PROVIDED INFORMATION:

============================================================

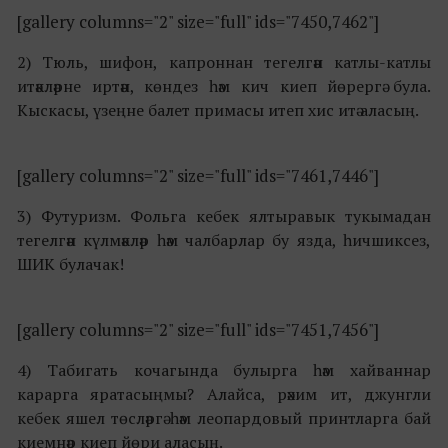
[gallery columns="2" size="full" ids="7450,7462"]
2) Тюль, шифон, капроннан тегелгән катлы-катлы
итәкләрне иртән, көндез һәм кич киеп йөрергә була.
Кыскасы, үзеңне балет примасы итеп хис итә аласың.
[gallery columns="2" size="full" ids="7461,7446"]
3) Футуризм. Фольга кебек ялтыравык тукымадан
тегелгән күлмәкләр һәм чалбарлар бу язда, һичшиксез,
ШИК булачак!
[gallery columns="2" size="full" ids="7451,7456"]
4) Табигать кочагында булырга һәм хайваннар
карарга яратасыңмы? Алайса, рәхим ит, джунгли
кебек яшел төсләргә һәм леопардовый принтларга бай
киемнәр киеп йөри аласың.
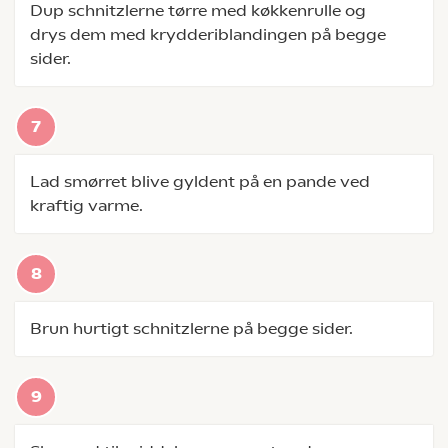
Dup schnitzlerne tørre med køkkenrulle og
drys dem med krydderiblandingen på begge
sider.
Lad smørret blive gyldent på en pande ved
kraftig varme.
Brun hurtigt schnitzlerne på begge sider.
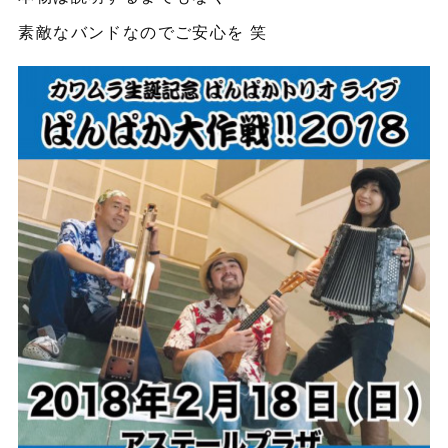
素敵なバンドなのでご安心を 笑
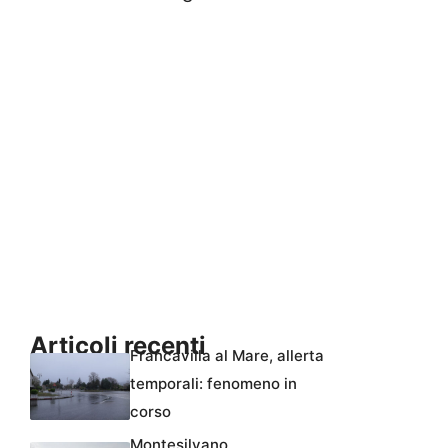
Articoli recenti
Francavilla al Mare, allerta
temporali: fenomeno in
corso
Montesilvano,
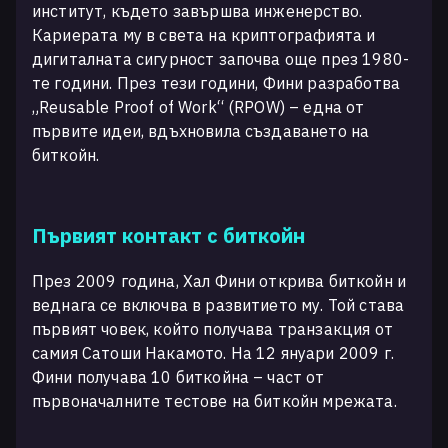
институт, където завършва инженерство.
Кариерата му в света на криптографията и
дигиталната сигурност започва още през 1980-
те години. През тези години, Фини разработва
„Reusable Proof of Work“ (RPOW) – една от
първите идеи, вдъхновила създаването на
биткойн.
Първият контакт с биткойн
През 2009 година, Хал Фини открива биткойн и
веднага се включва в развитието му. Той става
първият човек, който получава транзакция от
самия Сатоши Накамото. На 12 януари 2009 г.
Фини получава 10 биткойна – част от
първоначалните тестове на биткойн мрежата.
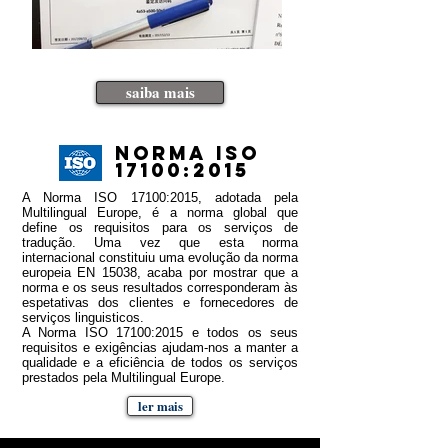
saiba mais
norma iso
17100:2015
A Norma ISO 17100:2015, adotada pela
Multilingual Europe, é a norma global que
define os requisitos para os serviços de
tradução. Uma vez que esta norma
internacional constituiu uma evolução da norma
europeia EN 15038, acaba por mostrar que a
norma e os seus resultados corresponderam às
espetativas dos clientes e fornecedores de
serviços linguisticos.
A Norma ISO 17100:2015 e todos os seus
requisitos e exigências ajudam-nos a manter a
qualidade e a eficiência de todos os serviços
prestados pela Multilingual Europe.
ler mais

============================================================

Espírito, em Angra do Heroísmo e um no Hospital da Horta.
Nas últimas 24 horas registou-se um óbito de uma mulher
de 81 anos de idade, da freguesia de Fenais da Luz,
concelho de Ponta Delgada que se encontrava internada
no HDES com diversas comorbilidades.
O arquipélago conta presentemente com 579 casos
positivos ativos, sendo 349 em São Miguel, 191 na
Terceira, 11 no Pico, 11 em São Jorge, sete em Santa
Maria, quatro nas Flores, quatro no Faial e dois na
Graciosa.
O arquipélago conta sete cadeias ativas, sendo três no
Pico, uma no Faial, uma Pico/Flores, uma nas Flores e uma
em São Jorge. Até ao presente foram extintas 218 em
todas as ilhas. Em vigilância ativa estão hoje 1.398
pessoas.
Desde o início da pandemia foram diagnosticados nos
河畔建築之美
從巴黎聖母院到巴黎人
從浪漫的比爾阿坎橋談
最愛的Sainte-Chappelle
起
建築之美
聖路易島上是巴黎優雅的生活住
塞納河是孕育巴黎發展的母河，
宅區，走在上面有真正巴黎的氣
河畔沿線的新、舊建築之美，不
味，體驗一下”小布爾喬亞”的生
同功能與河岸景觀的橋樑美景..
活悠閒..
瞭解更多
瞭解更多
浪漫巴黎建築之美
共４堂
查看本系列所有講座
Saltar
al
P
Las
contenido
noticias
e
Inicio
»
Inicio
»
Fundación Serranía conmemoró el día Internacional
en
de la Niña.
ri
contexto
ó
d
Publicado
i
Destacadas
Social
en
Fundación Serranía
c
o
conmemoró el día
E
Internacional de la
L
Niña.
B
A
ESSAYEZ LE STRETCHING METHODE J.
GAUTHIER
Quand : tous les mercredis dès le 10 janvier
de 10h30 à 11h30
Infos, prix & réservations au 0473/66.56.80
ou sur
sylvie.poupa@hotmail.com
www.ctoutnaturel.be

============================================================

Please pull out each line in the entries above that contains the word "serviços".

define os requisitos para os serviços de
serviços linguisticos.
qualidade e a eficiência de todos os serviços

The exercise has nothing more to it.